US-based biopharmaceutical company Fate Therapeutics has begun a Phase I clinical trial of its chimeric antigen receptor (CAR) T-cell therapy, FT825 / ONO-8250, to potentially treat advanced solid tumours.
A human epidermal growth factor receptor 2 (HER2) directed product candidate, FT825 / ONO-8250 is an induced pluripotent stem cell (iPSC) derived CAR T-cell treatment.
The trial aims to assess the therapy's tolerability and safety both as a single agent and in combination with monoclonal antibody therapy in subjects who have received prior treatment.
It will include dose escalation and dose expansion stages to assess FT825 / ONO-8250's pharmacokinetics and anti-tumour activity.
Duration of response, overall response rate and disease control rate will be used as the metrics to evaluate anti-tumour activity.
Fate Therapeutics is carrying out the trial in partnership with Ono Pharmaceutical.
The companies have signed a Collaboration and Option Agreement for the co-development and marketing of FT825 / ONO-8250 in the US and Europe.
Ono Pharmaceutical retains the sole rights for developing and commercialising the drug in other markets worldwide.
Fate Therapeutics stands to gain clinical, regulatory and commercial milestone payments, in addition to royalty payments on net product sales outside the agreed territories, from Ono.
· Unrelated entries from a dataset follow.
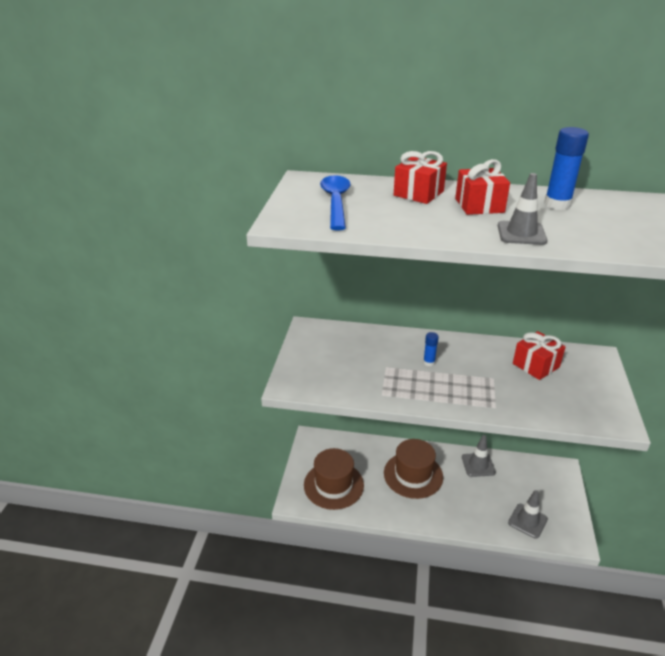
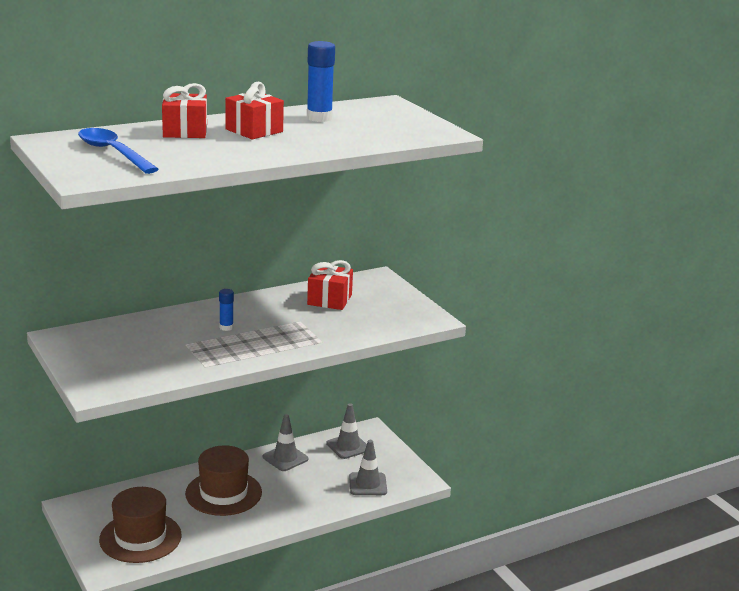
camera: 40 degrees left, 10 degrees down
grey traffic cone [498,173,547,245] -> grey traffic cone moved to [326,403,367,459]

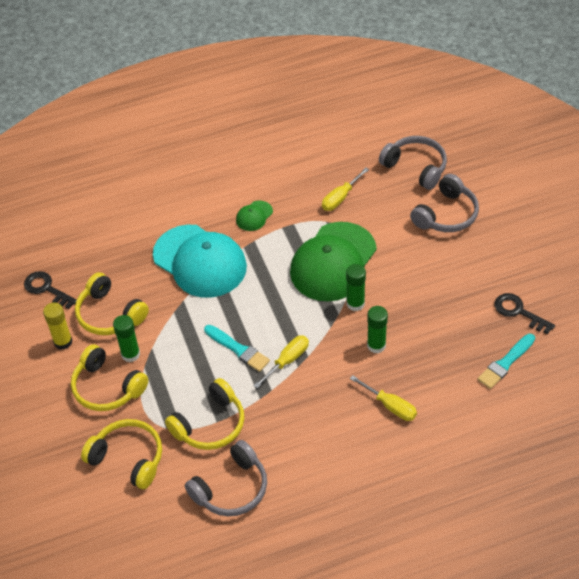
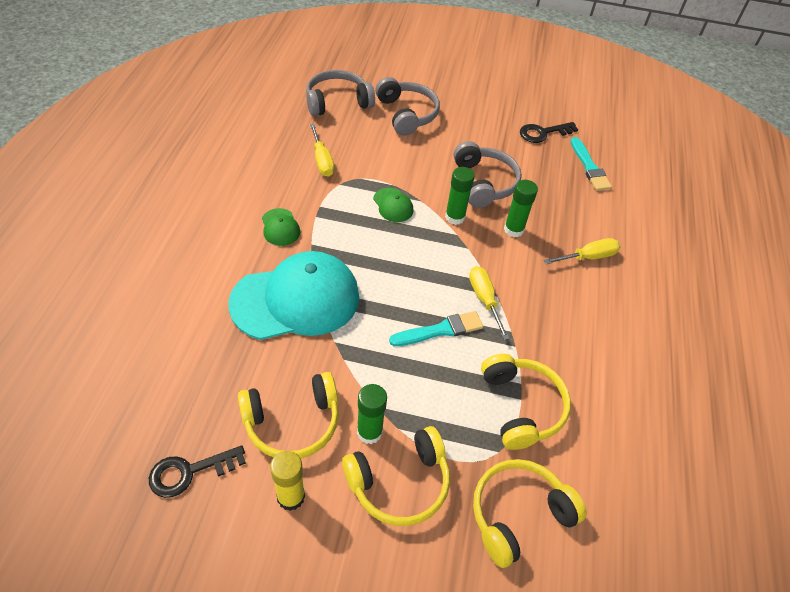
camera: 65 degrees left, 0 degrees up
grey headphones [185,440,267,516] -> grey headphones moved to [454,141,522,208]
green cap [290,222,377,301] -> green cap [373,188,414,222], size x0.42

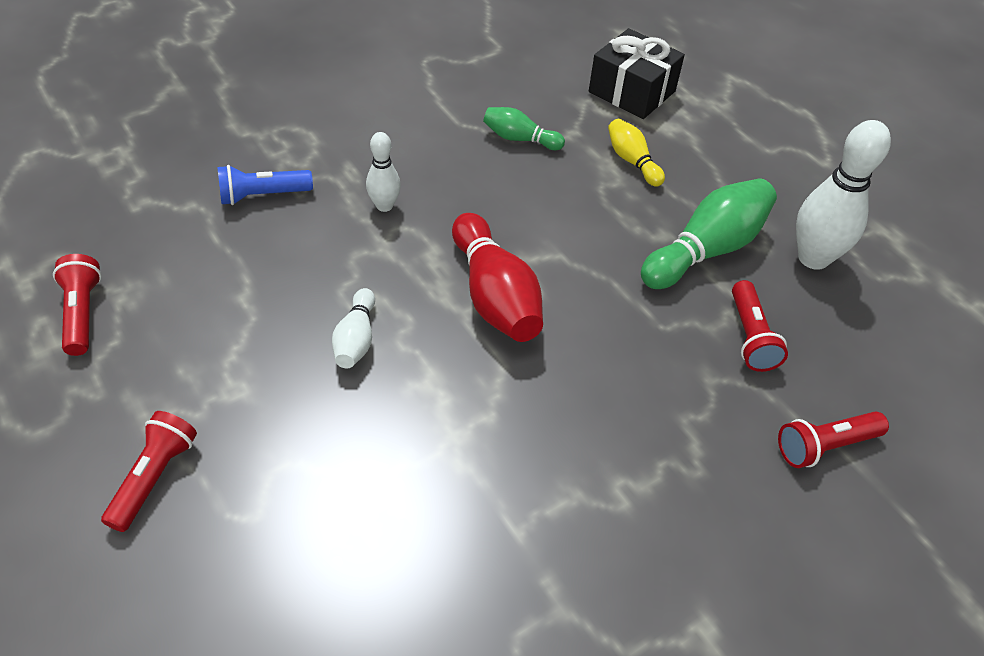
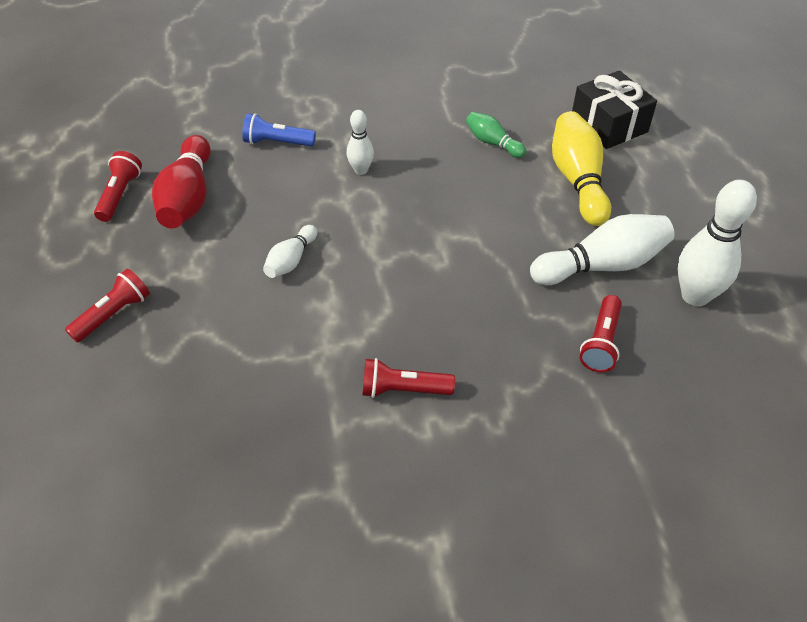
camera: 25 degrees right, 0 degrees up
red bowling pin [452,213,543,342] -> red bowling pin moved to [152,135,211,228]
yellow bowling pin [608,119,665,187] -> yellow bowling pin [552,111,611,226], size x1.81
green bowling pin [641,178,777,289] -> white bowling pin [530,214,675,285]
red flashlight [778,412,889,468] -> red flashlight moved to [362,358,455,398]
The two companies are currently working together on the preclinical development of another solid tumour programme directed at an unnamed tumour-associated antigen.
Fate Therapeutics president and CEO Scott Wolchko said: “The preclinical data for FT825 / ONO-8250 indicate a highly-differentiated therapeutic profile across a broad range of solid tumours, with the novel HER2-targeted antigen binding domain demonstrating selective targeting of cancer cells expressing HER2, including those with low expression.
“We are excited to initiate the Phase I study in collaboration with Ono and assess the potential to benefit patients with hard-to-treat advanced solid tumours who currently have limited treatment options.”